YOUR ASSIGNMENT:
Look for the line containing "left elbow: (725, 862)" in the records below. Then output it and all the lines that follow, exactly and without any others.

RECORD SET:

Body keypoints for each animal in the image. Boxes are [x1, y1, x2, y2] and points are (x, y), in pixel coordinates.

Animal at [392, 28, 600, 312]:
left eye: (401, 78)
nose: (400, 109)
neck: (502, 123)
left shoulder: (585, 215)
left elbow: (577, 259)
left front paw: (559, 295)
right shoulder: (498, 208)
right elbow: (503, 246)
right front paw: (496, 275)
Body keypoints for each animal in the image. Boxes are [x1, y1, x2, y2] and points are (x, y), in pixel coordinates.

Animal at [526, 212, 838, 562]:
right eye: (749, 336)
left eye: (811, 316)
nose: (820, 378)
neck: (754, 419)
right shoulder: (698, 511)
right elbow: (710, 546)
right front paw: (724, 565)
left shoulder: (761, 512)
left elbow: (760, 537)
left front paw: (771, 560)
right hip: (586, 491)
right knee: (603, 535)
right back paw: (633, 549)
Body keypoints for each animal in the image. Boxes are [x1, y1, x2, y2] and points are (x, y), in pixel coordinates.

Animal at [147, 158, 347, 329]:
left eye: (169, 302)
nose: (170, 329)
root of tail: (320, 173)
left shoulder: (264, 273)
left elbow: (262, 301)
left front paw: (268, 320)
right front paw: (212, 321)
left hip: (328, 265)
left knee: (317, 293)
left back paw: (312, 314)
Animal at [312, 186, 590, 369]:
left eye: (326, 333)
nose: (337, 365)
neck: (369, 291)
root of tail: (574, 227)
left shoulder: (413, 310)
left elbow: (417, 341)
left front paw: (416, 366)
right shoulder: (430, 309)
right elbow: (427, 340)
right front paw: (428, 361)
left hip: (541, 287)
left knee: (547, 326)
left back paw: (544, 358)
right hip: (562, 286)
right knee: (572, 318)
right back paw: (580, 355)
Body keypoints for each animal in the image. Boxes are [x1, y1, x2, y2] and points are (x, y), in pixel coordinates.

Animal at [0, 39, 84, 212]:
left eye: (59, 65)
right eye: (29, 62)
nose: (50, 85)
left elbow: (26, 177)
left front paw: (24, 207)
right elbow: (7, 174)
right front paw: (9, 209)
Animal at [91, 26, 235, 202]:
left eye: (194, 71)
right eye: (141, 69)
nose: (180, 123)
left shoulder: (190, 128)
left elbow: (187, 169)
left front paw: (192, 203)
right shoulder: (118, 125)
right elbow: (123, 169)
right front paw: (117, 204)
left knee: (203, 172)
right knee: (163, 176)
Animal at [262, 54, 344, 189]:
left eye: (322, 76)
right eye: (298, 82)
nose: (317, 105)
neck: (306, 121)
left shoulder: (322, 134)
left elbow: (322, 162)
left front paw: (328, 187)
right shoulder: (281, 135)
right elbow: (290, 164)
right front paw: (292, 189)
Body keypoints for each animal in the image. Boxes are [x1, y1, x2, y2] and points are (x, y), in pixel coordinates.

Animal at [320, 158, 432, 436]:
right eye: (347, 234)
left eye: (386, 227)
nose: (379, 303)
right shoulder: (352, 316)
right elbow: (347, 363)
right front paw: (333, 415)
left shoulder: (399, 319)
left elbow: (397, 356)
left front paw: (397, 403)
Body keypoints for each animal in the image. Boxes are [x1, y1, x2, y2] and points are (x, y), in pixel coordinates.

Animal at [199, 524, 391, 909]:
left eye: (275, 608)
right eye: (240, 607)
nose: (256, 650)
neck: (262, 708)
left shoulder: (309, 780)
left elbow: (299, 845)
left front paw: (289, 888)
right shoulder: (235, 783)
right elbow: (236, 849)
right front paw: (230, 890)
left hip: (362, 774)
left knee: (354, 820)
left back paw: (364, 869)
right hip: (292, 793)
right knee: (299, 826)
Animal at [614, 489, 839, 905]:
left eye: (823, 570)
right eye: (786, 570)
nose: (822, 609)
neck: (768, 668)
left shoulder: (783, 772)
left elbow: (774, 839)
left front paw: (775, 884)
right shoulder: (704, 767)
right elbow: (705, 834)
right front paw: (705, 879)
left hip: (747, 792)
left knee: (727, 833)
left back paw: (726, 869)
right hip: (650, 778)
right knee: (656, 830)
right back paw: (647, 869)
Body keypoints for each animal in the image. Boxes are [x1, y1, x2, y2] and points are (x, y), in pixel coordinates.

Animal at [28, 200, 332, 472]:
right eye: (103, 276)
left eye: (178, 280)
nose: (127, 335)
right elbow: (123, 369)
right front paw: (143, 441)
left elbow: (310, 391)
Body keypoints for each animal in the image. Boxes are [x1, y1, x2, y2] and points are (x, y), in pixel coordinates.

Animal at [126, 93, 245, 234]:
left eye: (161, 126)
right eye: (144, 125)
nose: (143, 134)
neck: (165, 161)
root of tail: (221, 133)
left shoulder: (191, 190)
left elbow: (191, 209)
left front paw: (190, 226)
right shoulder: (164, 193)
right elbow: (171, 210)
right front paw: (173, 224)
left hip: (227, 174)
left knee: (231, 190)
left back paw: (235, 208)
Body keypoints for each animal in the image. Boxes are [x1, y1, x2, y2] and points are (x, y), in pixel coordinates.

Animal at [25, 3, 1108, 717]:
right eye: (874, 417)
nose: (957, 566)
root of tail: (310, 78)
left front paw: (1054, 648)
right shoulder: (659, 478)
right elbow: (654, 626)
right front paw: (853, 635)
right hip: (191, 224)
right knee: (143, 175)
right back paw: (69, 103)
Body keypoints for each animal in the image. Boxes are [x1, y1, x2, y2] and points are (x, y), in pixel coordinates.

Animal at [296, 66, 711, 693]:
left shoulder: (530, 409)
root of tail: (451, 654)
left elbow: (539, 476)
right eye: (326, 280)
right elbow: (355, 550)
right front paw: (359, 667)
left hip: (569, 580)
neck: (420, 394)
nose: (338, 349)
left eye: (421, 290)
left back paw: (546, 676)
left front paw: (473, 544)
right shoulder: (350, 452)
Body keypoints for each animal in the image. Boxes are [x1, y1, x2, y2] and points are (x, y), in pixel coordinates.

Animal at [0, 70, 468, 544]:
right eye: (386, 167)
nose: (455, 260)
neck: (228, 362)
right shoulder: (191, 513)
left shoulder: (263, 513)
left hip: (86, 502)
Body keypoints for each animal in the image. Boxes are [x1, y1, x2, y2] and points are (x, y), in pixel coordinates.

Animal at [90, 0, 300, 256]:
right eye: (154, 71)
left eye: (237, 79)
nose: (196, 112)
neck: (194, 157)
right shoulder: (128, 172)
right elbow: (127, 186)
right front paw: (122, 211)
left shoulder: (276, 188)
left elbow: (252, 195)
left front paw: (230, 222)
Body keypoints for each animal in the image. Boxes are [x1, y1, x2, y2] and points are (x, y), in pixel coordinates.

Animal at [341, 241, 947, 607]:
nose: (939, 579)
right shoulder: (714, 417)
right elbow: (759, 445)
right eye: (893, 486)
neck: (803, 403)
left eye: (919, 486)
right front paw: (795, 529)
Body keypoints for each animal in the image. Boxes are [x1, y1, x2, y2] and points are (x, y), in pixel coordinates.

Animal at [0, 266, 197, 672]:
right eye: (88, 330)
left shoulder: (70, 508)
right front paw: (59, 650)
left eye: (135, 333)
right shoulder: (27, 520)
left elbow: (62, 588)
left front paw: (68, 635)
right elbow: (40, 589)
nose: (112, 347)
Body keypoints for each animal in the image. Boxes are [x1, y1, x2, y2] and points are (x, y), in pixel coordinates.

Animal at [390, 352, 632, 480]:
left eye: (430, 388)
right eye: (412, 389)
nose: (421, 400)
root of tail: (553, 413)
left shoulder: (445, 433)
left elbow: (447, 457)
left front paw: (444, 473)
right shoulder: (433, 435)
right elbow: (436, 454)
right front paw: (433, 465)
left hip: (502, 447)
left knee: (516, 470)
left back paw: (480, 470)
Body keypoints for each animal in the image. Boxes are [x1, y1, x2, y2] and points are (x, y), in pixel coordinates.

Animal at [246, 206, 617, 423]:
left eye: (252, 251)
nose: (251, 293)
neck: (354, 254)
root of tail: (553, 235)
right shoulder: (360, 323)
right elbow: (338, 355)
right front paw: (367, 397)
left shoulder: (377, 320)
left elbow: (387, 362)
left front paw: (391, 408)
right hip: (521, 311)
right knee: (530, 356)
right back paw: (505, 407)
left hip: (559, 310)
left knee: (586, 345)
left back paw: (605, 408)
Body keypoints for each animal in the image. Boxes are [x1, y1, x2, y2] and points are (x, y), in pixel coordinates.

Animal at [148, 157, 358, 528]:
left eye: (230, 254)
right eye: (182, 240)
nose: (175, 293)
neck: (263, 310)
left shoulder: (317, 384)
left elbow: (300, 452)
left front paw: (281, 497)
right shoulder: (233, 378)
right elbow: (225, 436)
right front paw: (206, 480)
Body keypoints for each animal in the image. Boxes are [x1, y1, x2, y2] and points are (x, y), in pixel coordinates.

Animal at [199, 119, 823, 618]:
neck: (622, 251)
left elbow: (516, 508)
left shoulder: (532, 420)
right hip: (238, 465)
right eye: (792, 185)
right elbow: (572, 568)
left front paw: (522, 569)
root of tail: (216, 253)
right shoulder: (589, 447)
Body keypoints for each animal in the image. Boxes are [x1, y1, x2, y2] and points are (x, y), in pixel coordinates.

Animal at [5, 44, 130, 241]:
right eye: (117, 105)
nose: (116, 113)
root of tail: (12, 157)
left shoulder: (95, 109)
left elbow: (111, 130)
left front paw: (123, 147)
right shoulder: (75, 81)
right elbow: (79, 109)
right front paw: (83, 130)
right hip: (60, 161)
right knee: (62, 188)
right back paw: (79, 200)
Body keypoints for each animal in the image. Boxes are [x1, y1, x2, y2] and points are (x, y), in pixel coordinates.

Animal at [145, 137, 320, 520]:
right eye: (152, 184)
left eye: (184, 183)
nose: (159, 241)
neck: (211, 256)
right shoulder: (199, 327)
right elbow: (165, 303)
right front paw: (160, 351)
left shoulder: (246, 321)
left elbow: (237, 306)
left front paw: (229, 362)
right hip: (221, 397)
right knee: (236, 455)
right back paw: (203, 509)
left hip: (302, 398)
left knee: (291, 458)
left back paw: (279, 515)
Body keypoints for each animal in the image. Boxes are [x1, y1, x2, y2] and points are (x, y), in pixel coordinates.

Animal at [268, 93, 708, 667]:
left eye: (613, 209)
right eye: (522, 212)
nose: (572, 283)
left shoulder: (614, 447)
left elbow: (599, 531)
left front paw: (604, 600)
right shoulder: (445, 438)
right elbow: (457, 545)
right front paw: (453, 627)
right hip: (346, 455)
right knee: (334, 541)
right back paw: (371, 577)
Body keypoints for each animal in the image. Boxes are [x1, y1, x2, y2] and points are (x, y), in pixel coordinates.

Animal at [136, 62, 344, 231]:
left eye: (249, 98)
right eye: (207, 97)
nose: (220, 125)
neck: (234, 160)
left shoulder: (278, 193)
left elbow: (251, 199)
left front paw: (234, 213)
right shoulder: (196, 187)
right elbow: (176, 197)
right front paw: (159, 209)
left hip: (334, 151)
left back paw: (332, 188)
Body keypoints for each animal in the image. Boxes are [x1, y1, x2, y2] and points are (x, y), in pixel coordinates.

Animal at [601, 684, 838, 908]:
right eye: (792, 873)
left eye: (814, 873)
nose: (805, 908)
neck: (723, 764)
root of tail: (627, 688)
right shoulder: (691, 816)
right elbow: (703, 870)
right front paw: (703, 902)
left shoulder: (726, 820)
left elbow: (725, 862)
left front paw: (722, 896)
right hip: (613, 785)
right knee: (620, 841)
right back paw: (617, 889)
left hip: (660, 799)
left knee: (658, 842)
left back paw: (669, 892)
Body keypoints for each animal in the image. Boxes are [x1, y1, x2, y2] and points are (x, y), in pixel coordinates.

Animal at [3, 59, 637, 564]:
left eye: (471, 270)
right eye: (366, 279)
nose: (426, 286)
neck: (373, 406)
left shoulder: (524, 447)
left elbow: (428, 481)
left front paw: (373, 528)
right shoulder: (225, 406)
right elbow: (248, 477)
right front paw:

ANSWER FOR THIS EXERCISE:
left elbow: (725, 862)
left front paw: (722, 896)
right hip: (613, 785)
right knee: (620, 841)
right back paw: (617, 889)
left hip: (660, 799)
left knee: (658, 842)
left back paw: (669, 892)
Body keypoints for each animal in the image. Boxes are [x1, y1, x2, y2] and points are (x, y), in pixel coordinates.

Animal at [3, 59, 637, 564]:
left eye: (471, 270)
right eye: (366, 279)
nose: (426, 286)
neck: (373, 406)
left shoulder: (524, 447)
left elbow: (428, 481)
left front paw: (373, 528)
right shoulder: (225, 406)
right elbow: (248, 477)
right front paw:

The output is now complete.